Aces on Bridge — Daily Columns

The Aces on Bridge: Wednesday, November 9th, 2022


Steve ConradNovember 23rd, 2022 at 10:54 am

One of my favorite deals involved the singleton switch (so named by Mark Horton). I was North. We normally lead A from AK so when defending 4S by EW (NS vul, EW non-vul), where only North had bid heats. It was IMPs. I led the king of hearts, then the ace, then the king of clubs. Partner, knowing it was a singleton, overtook my king and gave me a ruff.

s 5
h AK1098
d 765432
c K
s KQJ432 s A1098
h 76 h QJ
d 98 d AKQJ
c 432 c QJ10
s 76
h 5432
d 10
c A98765

bobbywolffNovember 23rd, 2022 at 4:20 pm

Hi Steve,

No doubt your post got my rapt attention, but only for discussion not usually offered.

While the logic involved was, is, right on, believe it or not, unless partner has the utmost respect for your defensive thoughtfulness he (or most, if not all) would have to dig deep before overtaking your club king, especially if he had only five cards or even fewer.

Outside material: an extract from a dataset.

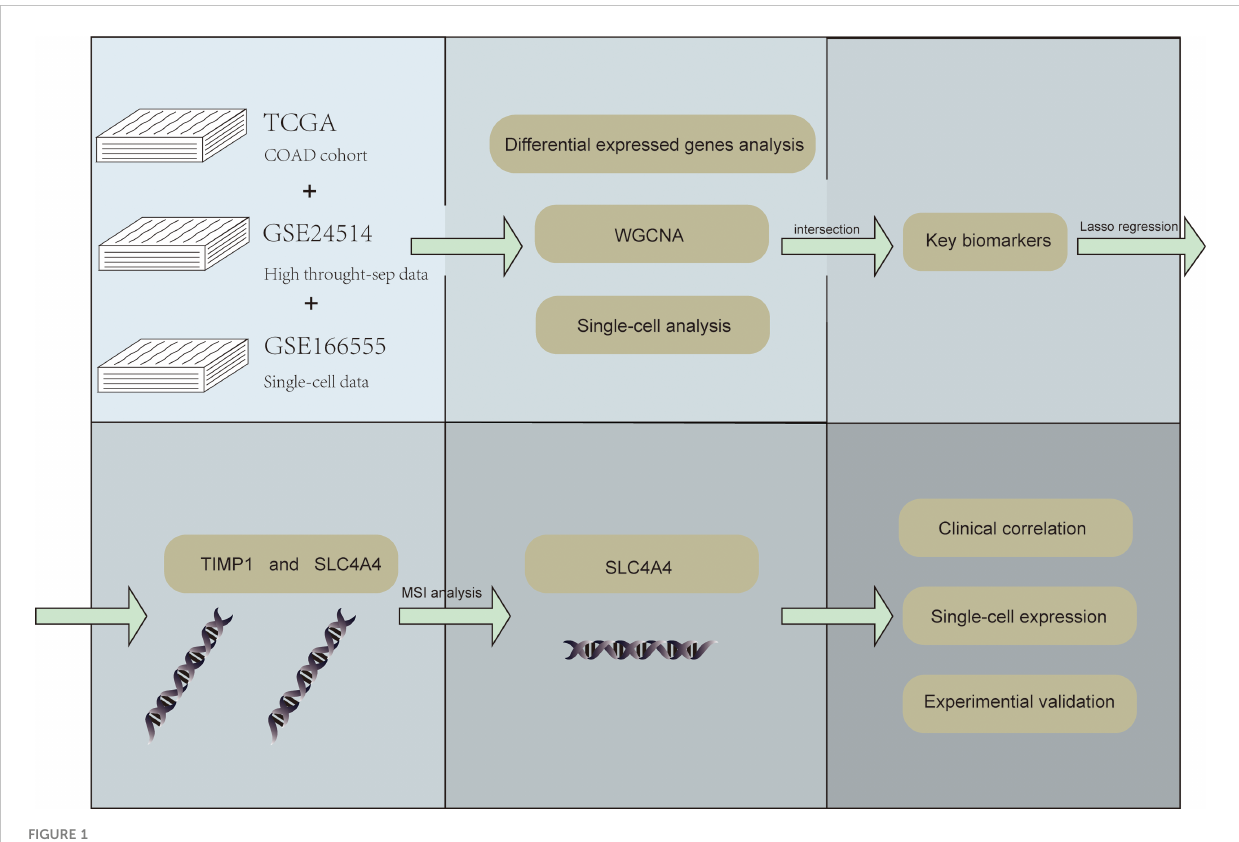
FIGURE 1 The fl ow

Such is reality on display and tends to prove that in order for a bridge partnership to
leap forward in ability and respect (which in most ways becomes the reason for them to sometimes even turn to dirty, filthy cheating) but your duty to partner in a tried and true way, insists on working hard to NEVER (or almost) letting your cherished bridge partner down with a careless play or bid.

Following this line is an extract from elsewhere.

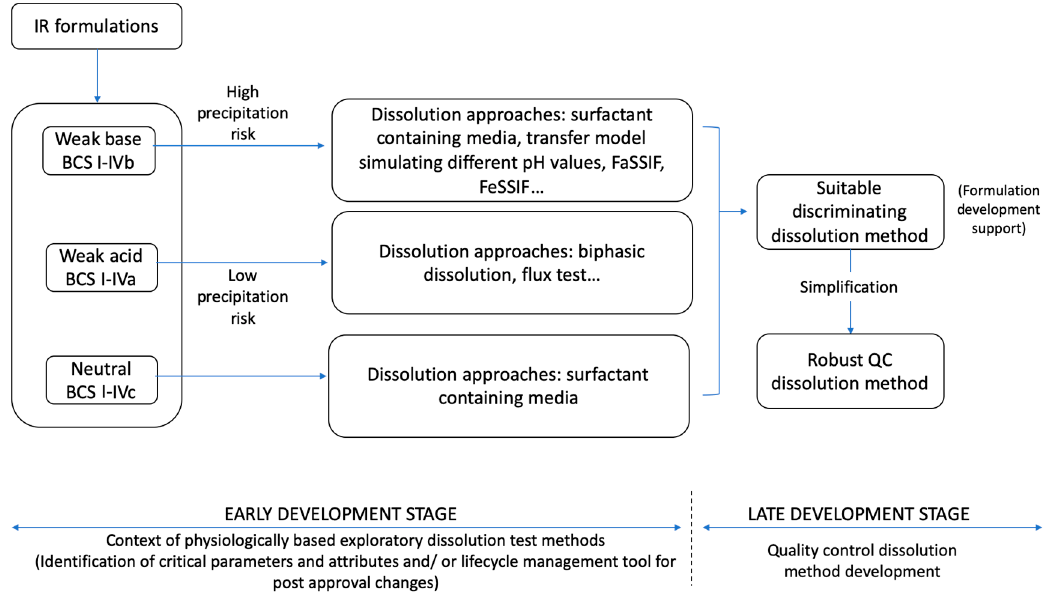
Figure 1. Simplified approach for dissolution method development for immediate release (IR) formulations containing acidic and basic drugs (BCS I–IV). FaSSIF: Fasted State Simulated Intestinal Fluid; FeSSIF: Fed State Simulated Intestinal Fluid; BCS: Biopharmaceutics Classification System.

Kudos to you for offering a hand which solidifies (at least to me) that truth.

A side other result may also remind a defender to always when appropriate, consider
how the decision to defend must always think ahead to also include besides the suit, the card in that suit.

Again, thanks to you for finding a close to perfect example of that responsibility.